III. CADRE CONCEPTUEL

3.1 Le concept de rapport à l’école

3.1.3 La construction du sens de l’école, des savoirs et des apprentissages

L’élève construit donc petit à petit un certain rapport à l’école, il attribue généralement du sens à ce qu’il vit dans cette institution. Comme nous l’avons relevé précédemment, l’instance scolaire se définit, entre autres, comme un lieu où l’enseignement de savoirs intellectuels est dispensé et où des apprentissages s’effectuent. Ce chapitre permet au lecteur de mieux comprendre ce qui signifie donner du sens à l’école, aux savoirs et aux apprentissages.

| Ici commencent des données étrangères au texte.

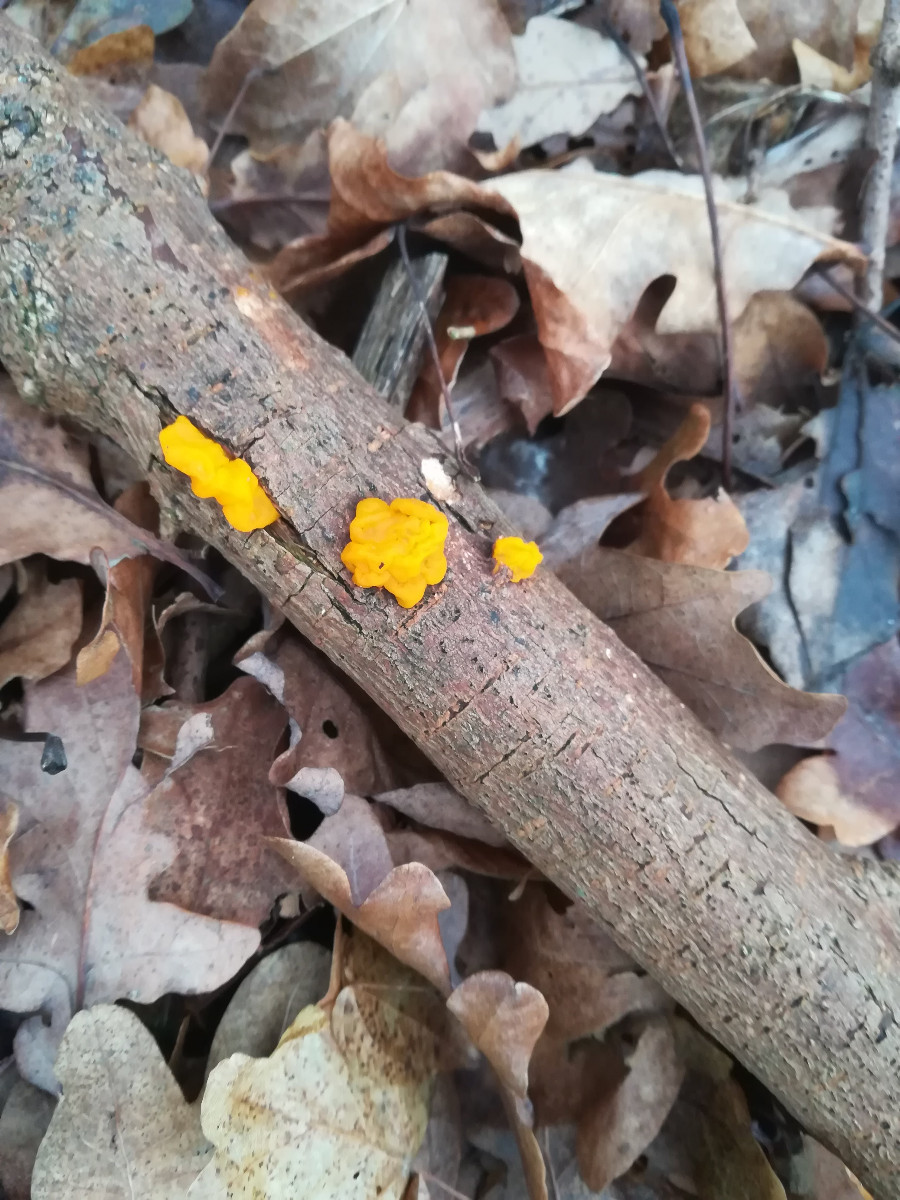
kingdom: Fungi
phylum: Basidiomycota
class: Tremellomycetes
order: Tremellales
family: Tremellaceae
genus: Tremella
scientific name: Tremella mesenterica
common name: gul bævresvamp
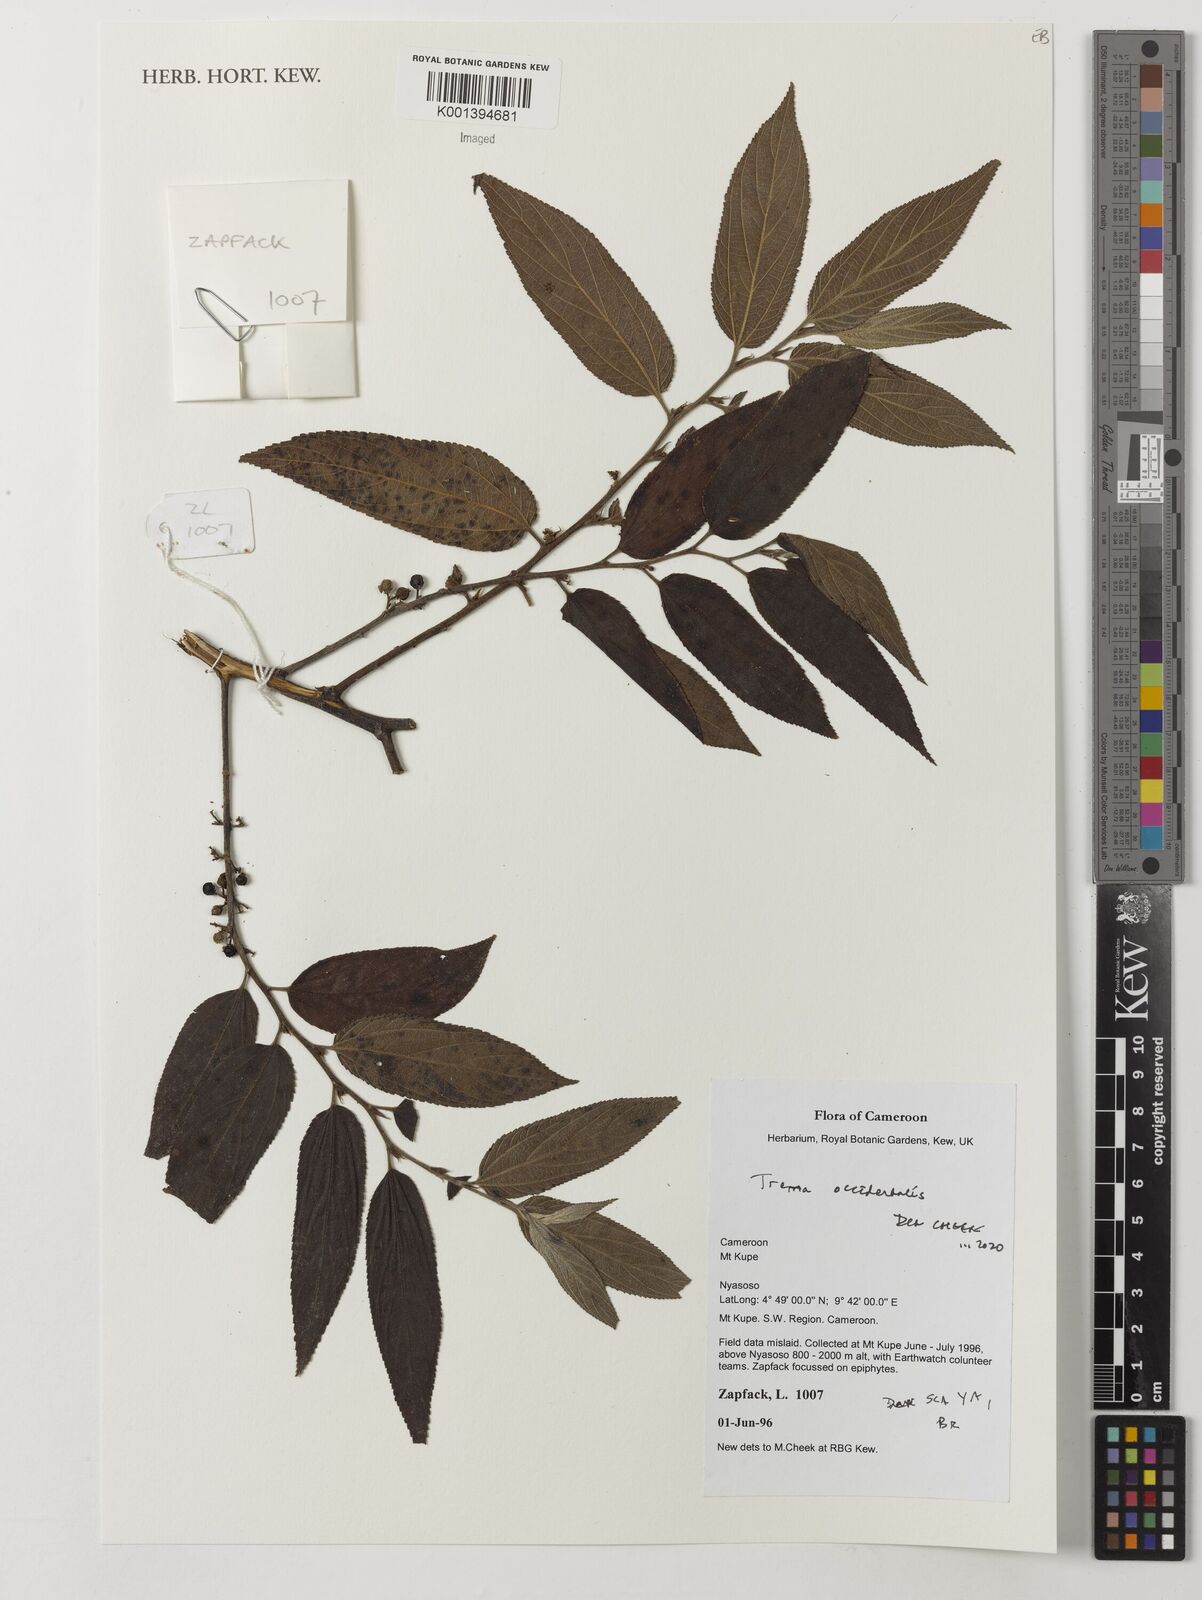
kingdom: Plantae
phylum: Tracheophyta
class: Magnoliopsida
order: Rosales
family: Cannabaceae
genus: Trema
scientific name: Trema
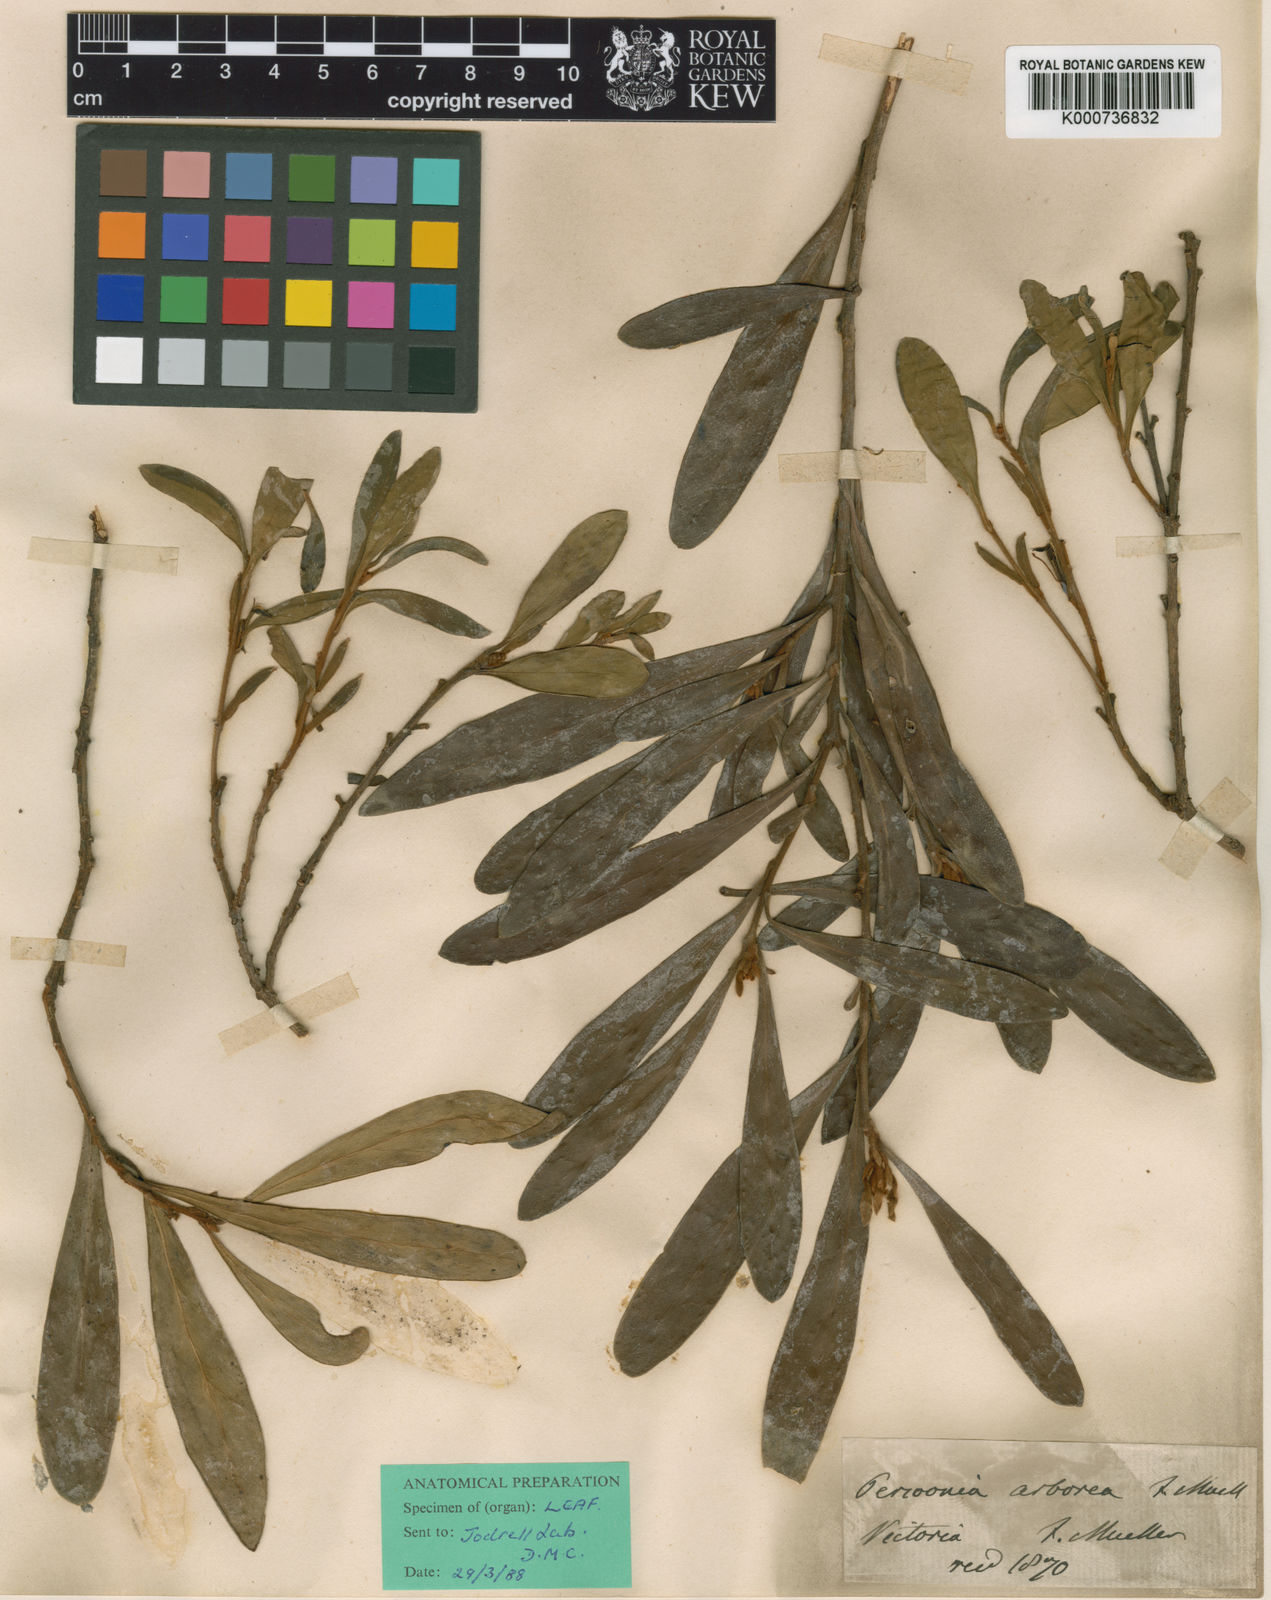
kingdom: Plantae
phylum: Tracheophyta
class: Magnoliopsida
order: Proteales
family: Proteaceae
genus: Persoonia
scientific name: Persoonia arborea
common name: The tree geebung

Le sens attribué à l’école : sens et non-sens

Les élèves se rendent à l’école parce que cette dernière est obligatoire. Dans ces conditions, on peut se demander si les apprenants parviennent à donner du sens à l’école. Attribuer du sens à l’école revient à répondre à ces questions ; à quoi ça sert d’aller à l’école ? ; pourquoi est-ce que je m’y rends ? ; etc. Si l’élève parvient à y répondre, cela signifie qu’il donne du sens à l’école, même si ce dernier peut paraître erroné du point de vue de ses intérêts et progrès potentiels. En effet, les élèves interprètent les questions posées ci-dessus comme cette petite fille qui disait aller à l’école parce que ma maman m’amène tout le temps. Cette expression donne à voir un sens attribué et un rapport à l’école singulier, même si ce dernier n’est pas structurant pour les apprentissages.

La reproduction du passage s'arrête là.